– Спасибо, – буркнул Даниэльссон. – Я услышал тебя. Я верю тебе.
– Хорошо, – сказал Блад. – Береги себя.
Шеф криминальной полиции Сольны комиссар Тойвонен в своей профессиональной жизни привык планомерно переходить от одной задачи к другой и с целью облегчить себе ежедневную работу обычно выписывал все свои дела по порядку на белую доску, повешенную на стену за его письменным столом. Последние четыре дня с этим, однако, все обстояло столь хорошо, что вместо традиционно украшавшего ее длинного списка, там присутствовала только одна строчка.
«Найти О, ГГ и водилу» было написано простым шифром Тойвонена, поскольку он не мог исключать, что та или иная любопытная душа, не имеющая никакого отношения к делу, появится в его кабинете. Если перевести все это на обычный шведский, ему требовалось обнаружить Окаре, Гарсия Гомеза, задержать их и позаботиться о том, чтобы они попали в арестный дом полиции Сольны, прежде чем найдут свидетеля, которого Бекстрём и его розыскная группа хотели сохранить для себя.
Одно дело против обычной полдюжины, и сотни коллег сейчас, надо надеяться, рыли землю носом, чтобы Тойвонен мог вытереть свою доску начисто и вернуться к обычной рутине. Но пока без какого-либо результата, пусть Фредрик Окаре был двухметрового роста, состоял из ста пятидесяти килограмм мышц и костей и имел конский хвост пшеничного цвета, доходивший ему до половины спины. С полицейской точки зрения он с такими приметами все равно явно считался идеальным объектом поиска.

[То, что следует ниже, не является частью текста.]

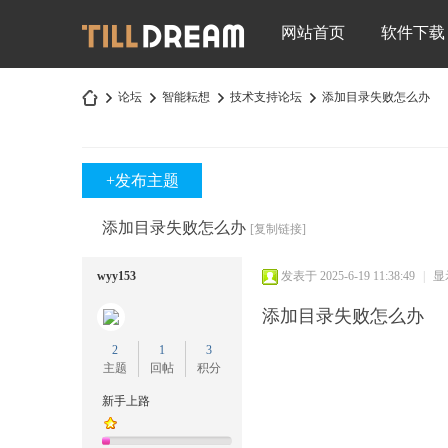
网站首页
软件下载
论坛
智能耘想
技术支持论坛
添加目录失败怎么办
+发布主题
深
»
›
›
›
添加目录失败怎么办
[复制链接]
wyy153
发表于 2025-6-19 11:38:49
|
显
添加目录失败怎么办
2
1
3
主题
回帖
积分
圳
新手上路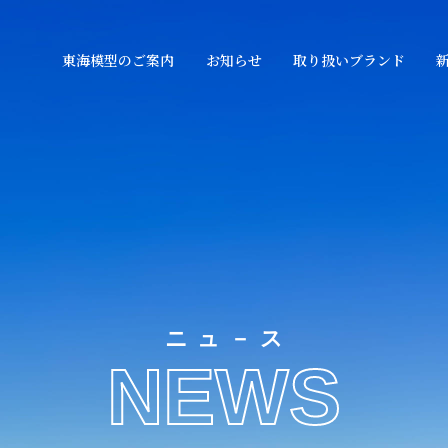
東海模型のご案内
お知らせ
取り扱いブランド
ニュ－ス
NEWS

Так все продолжалось четыре дня, пока его старый товарищ комиссар Хонкамяки не позвонил ему, чтобы поговорить доверительно (между нами, финскими братьями). Хонкамяки ранее командовал подразделением пикетов в Стокгольме, но уже несколько лет руководил одним из наиболее важных направлений разведдеятельности и сыска Государственной криминальной полиции. Из тех, о чьей работе никогда ни с кем не говорят. Пожалуй, за исключением финского брата, вдобавок такого же шведского полицейского.
– Как ситуация? – спросил Хонкамяки. – Насколько я понял, ты ищешь Окаре и его рекрута Гарсия Гомеза, а также какого-то чертова таксиста, не желающего исполнять свой гражданский долг. Поправь меня, если я ошибаюсь?
– Я слушаю, – буркнул Тойвонен.
Наконец, подумал он, поскольку Хонкамяки принадлежал к тем людям, кто относился к своим заданиям с серьезностью, свойственной ему самому, и никогда не стал бы тратить время на пустые слова утешения.
– Для порядка у меня есть только один простой вопрос, – сказал Хонкамяки. – Насколько вы уверены, что Эрикссона прибили примерно без четверти десять вечера?
– На сто процентов, – ответил Тойвонен. – Я разговаривал с Ниеми, если тебе сейчас интересно, то есть это исходит никак не от Бекстрёма.
– Удары тупым предметом по голове? Так он умер?
– Угу, – подтвердил Тойвонен.
– В таком случае ты можешь забыть Окаре как преступника, – сказал Хонкамяки. – Просто наплюй на него. У парня алиби столь же хорошее, как и у Гарсия Гомеза. Еще лучше, если бы мне пришлось выбирать.
– И на какое время оно у него тогда?
– На весь вечер воскресенья 2 июня с восьми часов. В любом случае вплоть до полуночи понедельника 3 июня, – объяснил Хонкамяки.
– В таком случае хорошо бы нам встретиться.
– Увидимся через полчаса в обычном месте, – предложил Хонкамяки.
– В обычном месте, – согласился Тойвонен.
Так все и получилось. «Обычным местом» для упомянутых братьев служил английский паб, находившийся в нескольких кварталах от большого здания полиции на Кунгсхольмене. Как только обеденная суета заканчивалась, это заведение предлагало именно ту приватную атмосферу, которая требовалась для доверительной беседы. Как раз сейчас в баре расположились несколько завсегдатаев, болтая между собой и с бывалыми барменами. А если сесть в какой-то удаленный закуток, тебя от любого постороннего уха отделяли не менее десяти метров. Освещение было довольно скромным, стены украшали темные деревянные панели, на полу лежали ковры, а что еще нужно для разговоров подобного типа? Пожалуй, по крепкому пиву каждому при мысли, что часы уже все равно показывали два пополудни и лето наконец пришло.